Mason was standing by Childe Harold when she went down the broad steps. He also wore a look of repressed emotion, and stood with bared head bent, his eyes fixed on the gravel of the drive, listening to the heavy strokes of the bell in the church tower, rather as if he were taking part in some solemn ceremony.
He mounted her silently, and after he had given her the bridle, looked up, and spoke in a somewhat husky voice:
“The order was that you did not want me, miss? Was that correct?”
“Yes, I wish to ride alone.”
“Yes, miss. Thank you, miss.”
Childe Harold was in good spirits. He held up his head, and blew the breath through his delicate, dilated, red nostrils as he set out with his favourite sidling, dancing steps. Mason watched him down the avenue, saw the lodge keeper come out to open the gate, and curtsy as her ladyship's sister passed through it. After that he went slowly back to the stables, and sat in the harness-room a long time, staring at the floor, as the bell struck ponderously on his ear.

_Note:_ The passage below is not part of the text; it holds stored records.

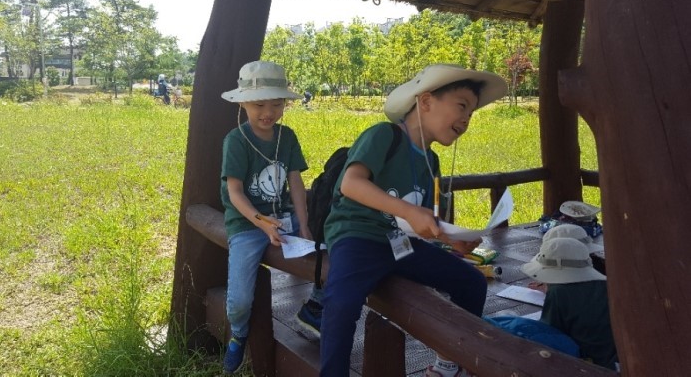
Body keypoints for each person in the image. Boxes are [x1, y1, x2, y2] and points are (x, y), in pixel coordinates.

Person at [320, 64, 508, 377]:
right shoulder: (384, 135)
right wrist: (408, 211)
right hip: (359, 236)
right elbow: (350, 184)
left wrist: (452, 239)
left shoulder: (431, 160)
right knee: (341, 304)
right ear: (426, 101)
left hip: (401, 244)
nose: (466, 119)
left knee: (472, 283)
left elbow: (423, 220)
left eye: (472, 112)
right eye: (461, 106)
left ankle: (449, 364)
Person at [219, 60, 312, 374]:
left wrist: (305, 225)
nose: (268, 112)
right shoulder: (236, 141)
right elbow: (235, 192)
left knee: (328, 251)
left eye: (277, 104)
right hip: (247, 222)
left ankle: (317, 308)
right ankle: (239, 333)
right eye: (259, 105)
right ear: (243, 103)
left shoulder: (288, 137)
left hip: (282, 216)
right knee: (239, 300)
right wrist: (260, 222)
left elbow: (296, 183)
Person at [520, 236, 618, 370]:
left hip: (587, 364)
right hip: (614, 359)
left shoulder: (558, 292)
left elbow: (548, 334)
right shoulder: (604, 284)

The woman who had opened the gate for her Betty saw had red eyes. She knew why.
“A year ago they all thought of him as an outcast. They would have believed any evil they had heard connected with his name. Now, in every cottage, there is weeping—weeping. And he lies deaf and dumb,” was her thought.
She did not wish to pass through the village, and turned down a side road, which would lead her to where she could cross the marshes, and come upon lonely places. The more lonely, the better. Every few moments she caught her breath with a hard short gasp. The slow rain fell upon her, big round, crystal drops hung on the hedgerows, and dripped upon the grass banks below them; the trees, wreathed with mist, were like waiting ghosts as she passed them by; Childe Harold's hoof upon the road, made a hollow, lonely sound.
A thought began to fill her brain, and make insistent pressure upon it. She tried no more to thrust thought away. Those who lay deaf and dumb, those for whom people wept—where were they when the weeping seemed to sound through all the world? How far had they gone? Was it far? Could they hear and could they see? If one plead with them aloud, could they draw near to listen? Did they begin a long, long journey as soon as they had slipped away? The “wonder of the world,” she had said, watching life swelling and bursting the seeds in Kedgers' hothouses! But this was a greater wonder still, because of its awesomeness. This man had been, and who dare say he was not—even now? The strength of his great body, the look in his red-brown eyes, the sound of his deep voice, the struggle, the meaning of him, where were they? She heard herself followed by the hollow echo of Childe Harold's hoofs, as she rode past copse and hedge, and wet spreading fields. She was this hour as he had been a month ago. If, with some strange suddenness, this which was Betty Vanderpoel, slipped from its body——She put her hand up to her forehead. It was unthinkable that there would be no more. Where was he now—where was he now?
This was the thought that filled her brain cells to the exclusion of all others. Over the road, down through by-lanes, out on the marshes. Where was he—where was he—WHERE? Childe Harold's hoofs began to beat it out as a refrain. She heard nothing else. She did not know where she was going and did not ask herself. She went down any road or lane which looked empty of life, she took strange turnings, without caring; she did not know how far she was afield.
Where was he now—this hour—this moment—where was he now? Did he know the rain, the greyness, the desolation of the world?
Once she stopped her horse on the loneliness of the marsh land, and looked up at the low clouds about her, at the creeping mist, the dank grass. It seemed a place in which a newly-released soul might wander because it did not yet know its way.
“If you should be near, and come to me, you will understand,” her clear voice said gravely between the caught breaths, “what I gave you was nothing to you—but you took it with you. Perhaps you know without my telling you. I want you to know. When a man is dead, everything melts away. I loved you. I wish you had loved me.”